A corresponding bank is a bank in a country that has the right to provide services to another bank or financial institution in a foreign country. The most frequent services of a corresponding bank are foreign exchange, transaction settlement and business documentation, as well as remittances. Correspondence banks can also act as agents to process local transactions for customers when they travel abroad. At the local level, correspondence banks can accept deposits, process documents and act as transfer agents. Correspondence banks are third-party banks. They act as intermediaries between different financial institutions. As such, they provide cash services between sending and receiving banks, especially in different countries – such as: foreign banks use the services of correspondence banks when it is not financially possible to set up a branch in the country. This allows foreign banks to keep their customers while keeping costs low. The two banks in a correspondence relationship hold accounts for each other for conciliation (followed by debits and credits) between them. Even if a bank has branches or related businesses in several jurisdictions, assets held in a foreign exchange account in a country with a corresponding account are held either with the branch, the subsidiary of that bank abroad, or with another institution. For example, HSBC obtains US dollars from its subsidiary HSBC Bank USA, while DBS Bank Singapore receives US dollars from JPMorgan Chase.

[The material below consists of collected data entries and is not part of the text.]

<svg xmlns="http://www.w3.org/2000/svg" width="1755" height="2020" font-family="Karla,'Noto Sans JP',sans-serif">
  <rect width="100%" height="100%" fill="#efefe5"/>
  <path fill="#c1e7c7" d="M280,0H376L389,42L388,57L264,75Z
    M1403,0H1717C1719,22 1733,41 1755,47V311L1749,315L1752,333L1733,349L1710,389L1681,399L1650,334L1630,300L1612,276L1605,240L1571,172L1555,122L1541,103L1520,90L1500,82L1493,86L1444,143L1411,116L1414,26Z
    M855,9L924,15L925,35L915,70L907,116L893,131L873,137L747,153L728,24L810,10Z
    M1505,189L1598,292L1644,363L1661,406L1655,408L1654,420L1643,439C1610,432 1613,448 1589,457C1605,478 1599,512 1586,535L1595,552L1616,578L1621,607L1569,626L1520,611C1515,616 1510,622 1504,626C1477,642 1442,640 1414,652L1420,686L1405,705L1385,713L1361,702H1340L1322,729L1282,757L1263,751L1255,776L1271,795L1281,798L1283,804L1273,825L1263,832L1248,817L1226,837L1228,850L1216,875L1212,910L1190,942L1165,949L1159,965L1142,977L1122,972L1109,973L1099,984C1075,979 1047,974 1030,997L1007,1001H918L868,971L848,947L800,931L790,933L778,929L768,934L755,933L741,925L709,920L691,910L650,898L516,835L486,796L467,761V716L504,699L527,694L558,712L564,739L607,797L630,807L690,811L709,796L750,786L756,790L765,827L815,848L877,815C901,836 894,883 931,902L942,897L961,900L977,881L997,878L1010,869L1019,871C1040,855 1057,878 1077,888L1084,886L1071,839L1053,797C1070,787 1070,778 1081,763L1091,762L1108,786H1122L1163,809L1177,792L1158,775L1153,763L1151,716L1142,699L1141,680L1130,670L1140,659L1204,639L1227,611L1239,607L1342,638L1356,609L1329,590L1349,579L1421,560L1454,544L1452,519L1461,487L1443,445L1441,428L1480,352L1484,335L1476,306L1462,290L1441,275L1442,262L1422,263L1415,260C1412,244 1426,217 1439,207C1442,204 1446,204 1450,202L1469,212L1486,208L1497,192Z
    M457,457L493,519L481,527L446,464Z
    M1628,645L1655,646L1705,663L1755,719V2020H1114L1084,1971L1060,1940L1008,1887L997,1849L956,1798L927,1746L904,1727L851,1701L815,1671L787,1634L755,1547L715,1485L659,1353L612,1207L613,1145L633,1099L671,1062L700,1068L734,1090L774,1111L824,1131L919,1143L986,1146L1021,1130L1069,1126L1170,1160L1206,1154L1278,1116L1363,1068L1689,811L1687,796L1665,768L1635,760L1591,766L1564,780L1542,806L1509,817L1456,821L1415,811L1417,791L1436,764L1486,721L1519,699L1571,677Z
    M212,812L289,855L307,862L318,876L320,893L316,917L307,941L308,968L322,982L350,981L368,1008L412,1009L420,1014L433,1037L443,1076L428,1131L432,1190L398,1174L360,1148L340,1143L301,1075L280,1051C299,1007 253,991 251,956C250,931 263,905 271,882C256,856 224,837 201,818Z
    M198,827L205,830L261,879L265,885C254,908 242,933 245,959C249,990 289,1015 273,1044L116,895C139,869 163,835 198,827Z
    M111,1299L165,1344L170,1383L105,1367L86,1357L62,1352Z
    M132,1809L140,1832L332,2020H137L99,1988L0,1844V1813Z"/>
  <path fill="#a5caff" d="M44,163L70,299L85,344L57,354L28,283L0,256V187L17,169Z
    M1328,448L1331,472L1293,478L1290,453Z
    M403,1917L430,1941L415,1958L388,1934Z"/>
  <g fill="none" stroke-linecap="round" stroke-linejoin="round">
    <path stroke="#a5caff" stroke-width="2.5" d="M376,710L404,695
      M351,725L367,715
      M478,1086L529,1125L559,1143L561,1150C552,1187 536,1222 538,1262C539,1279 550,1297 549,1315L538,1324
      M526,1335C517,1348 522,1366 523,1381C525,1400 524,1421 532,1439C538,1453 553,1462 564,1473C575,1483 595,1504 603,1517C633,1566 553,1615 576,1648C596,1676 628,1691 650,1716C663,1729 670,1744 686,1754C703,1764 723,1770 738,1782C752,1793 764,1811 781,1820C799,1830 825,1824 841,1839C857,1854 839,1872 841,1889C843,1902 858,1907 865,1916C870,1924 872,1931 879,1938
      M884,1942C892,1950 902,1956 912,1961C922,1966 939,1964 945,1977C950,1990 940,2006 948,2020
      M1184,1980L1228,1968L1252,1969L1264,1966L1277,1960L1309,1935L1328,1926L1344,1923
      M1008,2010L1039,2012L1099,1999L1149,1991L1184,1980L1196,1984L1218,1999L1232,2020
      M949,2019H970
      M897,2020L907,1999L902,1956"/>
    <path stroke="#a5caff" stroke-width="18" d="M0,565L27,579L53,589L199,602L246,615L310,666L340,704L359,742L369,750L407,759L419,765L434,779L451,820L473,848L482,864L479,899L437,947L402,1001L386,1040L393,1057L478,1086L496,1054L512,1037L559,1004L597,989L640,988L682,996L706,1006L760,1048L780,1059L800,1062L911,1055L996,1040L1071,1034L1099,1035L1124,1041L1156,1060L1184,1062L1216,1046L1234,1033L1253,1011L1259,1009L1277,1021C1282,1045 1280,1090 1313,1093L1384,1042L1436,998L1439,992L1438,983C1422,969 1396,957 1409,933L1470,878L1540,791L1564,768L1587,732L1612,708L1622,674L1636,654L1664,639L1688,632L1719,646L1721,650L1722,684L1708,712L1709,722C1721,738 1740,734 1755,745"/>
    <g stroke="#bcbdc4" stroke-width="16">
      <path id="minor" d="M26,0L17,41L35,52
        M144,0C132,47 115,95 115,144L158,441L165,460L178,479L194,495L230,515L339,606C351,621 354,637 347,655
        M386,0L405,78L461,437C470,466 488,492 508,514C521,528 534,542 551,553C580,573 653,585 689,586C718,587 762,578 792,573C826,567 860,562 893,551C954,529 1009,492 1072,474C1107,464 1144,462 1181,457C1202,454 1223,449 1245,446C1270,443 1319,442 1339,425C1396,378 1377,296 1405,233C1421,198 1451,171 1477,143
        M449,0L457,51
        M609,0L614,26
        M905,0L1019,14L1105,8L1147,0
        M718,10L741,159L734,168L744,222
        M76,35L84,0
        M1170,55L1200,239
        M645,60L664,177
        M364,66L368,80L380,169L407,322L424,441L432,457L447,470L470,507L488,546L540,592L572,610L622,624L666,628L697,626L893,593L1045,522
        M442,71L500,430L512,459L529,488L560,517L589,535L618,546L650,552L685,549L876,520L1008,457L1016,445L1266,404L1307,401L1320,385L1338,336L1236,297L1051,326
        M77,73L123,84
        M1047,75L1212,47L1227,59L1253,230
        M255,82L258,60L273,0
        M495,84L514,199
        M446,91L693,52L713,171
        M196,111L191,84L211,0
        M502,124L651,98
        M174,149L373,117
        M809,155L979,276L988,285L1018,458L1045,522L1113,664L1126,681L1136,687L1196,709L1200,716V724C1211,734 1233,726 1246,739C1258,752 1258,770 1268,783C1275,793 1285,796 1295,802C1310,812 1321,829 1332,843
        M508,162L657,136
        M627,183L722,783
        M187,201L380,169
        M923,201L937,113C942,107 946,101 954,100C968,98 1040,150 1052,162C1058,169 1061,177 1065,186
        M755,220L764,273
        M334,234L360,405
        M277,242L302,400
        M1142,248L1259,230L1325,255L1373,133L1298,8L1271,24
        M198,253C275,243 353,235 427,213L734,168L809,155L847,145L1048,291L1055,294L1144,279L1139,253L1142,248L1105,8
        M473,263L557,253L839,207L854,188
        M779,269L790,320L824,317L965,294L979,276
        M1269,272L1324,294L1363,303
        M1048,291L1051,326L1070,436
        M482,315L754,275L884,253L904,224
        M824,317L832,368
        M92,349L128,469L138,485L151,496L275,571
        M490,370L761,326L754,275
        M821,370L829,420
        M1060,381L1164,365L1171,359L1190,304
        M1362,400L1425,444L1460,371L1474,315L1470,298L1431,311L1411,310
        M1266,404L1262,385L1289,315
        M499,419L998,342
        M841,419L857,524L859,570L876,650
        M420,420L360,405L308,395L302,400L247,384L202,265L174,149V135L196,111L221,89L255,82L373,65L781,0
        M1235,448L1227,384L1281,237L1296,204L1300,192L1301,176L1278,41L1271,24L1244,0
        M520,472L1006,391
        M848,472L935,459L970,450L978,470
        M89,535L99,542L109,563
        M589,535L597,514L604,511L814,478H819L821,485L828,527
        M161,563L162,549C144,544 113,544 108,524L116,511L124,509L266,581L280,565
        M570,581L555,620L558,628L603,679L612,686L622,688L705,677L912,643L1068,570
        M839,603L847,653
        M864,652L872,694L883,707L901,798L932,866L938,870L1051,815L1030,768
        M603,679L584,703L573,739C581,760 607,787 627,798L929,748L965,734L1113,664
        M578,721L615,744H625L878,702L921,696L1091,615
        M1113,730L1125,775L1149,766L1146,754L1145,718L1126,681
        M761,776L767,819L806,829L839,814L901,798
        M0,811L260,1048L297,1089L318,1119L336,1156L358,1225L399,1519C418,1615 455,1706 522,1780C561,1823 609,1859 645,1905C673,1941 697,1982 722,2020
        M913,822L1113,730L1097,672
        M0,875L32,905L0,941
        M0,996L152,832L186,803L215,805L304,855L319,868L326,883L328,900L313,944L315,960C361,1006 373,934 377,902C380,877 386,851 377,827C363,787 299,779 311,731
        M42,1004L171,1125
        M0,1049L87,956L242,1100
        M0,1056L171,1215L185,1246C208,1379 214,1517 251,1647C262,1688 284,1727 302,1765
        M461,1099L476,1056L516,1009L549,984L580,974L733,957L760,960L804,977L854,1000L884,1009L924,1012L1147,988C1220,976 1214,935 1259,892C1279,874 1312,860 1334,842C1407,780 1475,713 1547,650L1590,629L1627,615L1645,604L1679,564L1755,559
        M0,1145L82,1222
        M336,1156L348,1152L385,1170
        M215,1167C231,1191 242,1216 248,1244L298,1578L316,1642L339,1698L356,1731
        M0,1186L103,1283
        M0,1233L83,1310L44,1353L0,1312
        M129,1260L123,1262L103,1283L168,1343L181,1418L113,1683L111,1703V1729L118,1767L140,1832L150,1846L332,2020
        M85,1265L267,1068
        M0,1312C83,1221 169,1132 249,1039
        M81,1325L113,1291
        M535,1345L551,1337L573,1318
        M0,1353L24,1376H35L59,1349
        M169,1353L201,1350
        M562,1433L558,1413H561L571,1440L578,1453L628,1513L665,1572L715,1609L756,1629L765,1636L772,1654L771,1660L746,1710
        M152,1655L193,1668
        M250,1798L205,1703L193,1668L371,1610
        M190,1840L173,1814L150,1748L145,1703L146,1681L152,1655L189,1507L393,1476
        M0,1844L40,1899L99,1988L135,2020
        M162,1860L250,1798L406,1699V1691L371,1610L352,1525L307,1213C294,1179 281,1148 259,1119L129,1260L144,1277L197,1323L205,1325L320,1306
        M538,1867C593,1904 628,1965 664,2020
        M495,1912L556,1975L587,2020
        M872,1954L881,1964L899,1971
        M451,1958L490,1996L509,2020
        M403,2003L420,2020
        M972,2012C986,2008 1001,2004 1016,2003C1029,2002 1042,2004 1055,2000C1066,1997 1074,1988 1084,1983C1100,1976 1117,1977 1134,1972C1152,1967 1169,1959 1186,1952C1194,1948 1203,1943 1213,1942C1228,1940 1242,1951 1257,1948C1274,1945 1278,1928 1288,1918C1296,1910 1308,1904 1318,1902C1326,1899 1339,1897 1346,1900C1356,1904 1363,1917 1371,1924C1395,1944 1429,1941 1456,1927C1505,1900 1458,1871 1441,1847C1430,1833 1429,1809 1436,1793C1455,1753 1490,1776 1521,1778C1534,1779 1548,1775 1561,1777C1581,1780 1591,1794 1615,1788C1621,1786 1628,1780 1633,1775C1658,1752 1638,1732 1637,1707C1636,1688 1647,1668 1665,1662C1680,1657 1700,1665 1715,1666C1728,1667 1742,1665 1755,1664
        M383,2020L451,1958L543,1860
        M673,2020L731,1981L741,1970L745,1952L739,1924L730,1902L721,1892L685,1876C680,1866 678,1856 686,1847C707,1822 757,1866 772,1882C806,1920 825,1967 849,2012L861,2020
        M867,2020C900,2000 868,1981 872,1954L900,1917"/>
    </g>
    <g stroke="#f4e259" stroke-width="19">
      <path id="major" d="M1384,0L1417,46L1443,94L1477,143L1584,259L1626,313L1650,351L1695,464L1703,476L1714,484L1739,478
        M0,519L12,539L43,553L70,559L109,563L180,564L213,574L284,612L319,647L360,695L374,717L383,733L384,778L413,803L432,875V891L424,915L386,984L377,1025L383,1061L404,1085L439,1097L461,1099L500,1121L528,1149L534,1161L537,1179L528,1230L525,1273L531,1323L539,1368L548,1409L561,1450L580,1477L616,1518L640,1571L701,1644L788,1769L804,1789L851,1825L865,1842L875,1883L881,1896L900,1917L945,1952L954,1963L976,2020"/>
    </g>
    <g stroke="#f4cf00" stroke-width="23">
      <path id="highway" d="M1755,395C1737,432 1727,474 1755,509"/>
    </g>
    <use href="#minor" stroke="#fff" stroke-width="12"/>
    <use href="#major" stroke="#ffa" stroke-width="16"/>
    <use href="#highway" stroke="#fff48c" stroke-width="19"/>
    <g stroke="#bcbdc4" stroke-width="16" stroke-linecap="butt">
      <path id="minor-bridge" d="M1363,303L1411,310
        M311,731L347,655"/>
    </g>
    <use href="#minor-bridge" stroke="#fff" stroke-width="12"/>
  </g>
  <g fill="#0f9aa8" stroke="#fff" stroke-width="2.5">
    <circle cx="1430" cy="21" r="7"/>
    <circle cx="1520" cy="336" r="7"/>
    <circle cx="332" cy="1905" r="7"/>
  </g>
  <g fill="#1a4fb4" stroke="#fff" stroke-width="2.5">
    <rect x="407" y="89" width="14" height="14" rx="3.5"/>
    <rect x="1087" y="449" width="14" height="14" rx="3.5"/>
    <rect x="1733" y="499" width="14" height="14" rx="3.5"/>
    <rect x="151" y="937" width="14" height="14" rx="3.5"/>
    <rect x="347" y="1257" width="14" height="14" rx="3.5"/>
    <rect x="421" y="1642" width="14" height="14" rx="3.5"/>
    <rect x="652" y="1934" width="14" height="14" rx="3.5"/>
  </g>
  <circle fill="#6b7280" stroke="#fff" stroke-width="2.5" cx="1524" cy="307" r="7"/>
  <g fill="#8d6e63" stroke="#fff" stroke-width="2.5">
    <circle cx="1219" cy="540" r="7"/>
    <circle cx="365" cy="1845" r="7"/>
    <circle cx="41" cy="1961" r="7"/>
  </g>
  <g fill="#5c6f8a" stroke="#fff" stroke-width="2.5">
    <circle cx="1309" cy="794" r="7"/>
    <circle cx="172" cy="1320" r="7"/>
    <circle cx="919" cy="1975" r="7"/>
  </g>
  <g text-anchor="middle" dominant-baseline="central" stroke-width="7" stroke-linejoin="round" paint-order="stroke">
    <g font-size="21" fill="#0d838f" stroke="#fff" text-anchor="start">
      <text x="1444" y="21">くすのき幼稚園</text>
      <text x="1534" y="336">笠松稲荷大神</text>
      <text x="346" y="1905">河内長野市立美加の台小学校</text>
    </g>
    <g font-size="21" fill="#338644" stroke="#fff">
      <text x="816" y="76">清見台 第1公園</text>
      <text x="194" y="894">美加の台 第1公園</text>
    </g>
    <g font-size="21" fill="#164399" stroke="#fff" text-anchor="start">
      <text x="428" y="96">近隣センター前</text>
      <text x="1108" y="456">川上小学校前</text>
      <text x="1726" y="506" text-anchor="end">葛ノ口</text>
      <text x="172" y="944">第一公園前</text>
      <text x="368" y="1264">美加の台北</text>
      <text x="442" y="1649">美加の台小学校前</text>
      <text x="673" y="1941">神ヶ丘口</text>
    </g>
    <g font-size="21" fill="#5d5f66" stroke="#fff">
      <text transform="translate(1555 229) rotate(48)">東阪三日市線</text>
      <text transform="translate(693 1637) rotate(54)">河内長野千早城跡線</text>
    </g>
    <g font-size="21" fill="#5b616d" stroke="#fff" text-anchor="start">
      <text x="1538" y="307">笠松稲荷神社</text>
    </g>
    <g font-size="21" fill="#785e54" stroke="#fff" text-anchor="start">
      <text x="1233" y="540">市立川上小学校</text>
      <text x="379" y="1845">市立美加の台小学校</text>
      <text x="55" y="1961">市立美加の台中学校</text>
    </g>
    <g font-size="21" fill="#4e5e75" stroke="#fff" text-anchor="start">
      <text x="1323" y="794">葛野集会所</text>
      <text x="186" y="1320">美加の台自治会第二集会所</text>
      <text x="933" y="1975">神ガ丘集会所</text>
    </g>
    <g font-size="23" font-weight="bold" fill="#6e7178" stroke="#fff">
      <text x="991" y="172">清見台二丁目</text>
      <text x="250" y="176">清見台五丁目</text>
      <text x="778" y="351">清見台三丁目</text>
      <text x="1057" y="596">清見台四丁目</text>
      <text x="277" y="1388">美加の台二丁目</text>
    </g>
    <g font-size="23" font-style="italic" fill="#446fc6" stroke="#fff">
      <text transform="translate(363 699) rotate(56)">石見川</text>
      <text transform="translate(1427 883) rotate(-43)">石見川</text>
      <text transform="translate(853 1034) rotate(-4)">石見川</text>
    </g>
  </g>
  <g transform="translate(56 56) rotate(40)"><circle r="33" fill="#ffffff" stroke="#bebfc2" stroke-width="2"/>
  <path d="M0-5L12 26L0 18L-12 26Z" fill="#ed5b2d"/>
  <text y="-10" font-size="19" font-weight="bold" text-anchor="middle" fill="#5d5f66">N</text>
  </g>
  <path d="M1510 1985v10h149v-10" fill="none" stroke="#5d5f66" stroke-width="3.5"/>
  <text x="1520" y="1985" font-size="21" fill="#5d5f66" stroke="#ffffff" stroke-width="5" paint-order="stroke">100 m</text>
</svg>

Although each jurisdiction is different and unit values often change for these banks, both serve the same purpose (although limited, as explained above). In all cases, the intermediary and corresponding banks act as a representative unit of a third-party bank that is usually located abroad. Correspondence banks are financial institutions that act as intermediaries on behalf of other financial institutions, usually foreign banks. Correspondence banks can provide treasury services, manage foreign exchange, manage international investments and facilitate international trade and financing on behalf of the foreign bank. The corresponding bank charges the foreign bank for these services. Financial Licensing Advisors maintains relationships with market players around the world, including intermediary and correspondent banks and various financial intermediaries specializing in providing correspondence and intermediate banking services to the international banking sector. The original bank is looking for the SWIFT network in search of a corresponding bank that has agreements with the two banks. The original bank then transfers the transferred funds to the account of the corresponding bank.

After collecting the transfer fee, the corresponding bank sends the money to the receiving bank. The corresponding bank usually calculates 25 to 75 $US for the service. In Australia or within the EU, for example, banks making international transfers are called intermediary banks. However, most jurisdictions do not distinguish between intermediary banks and corresponding banks within the meaning of the legislation. An intermediary or corresponding bank is a bank that has opened an account with your bank (the beneficiary/original bank) and acts, on behalf of that recipient/original bank, as if that bank were providing services to those end-customers. This is an open bank account for and for another bank. These correspondence accounts allow banks to conduct international financial transactions for their customers, which normally require currency exchanges, as is usually the case between an exporting company in one country and an importer in another country.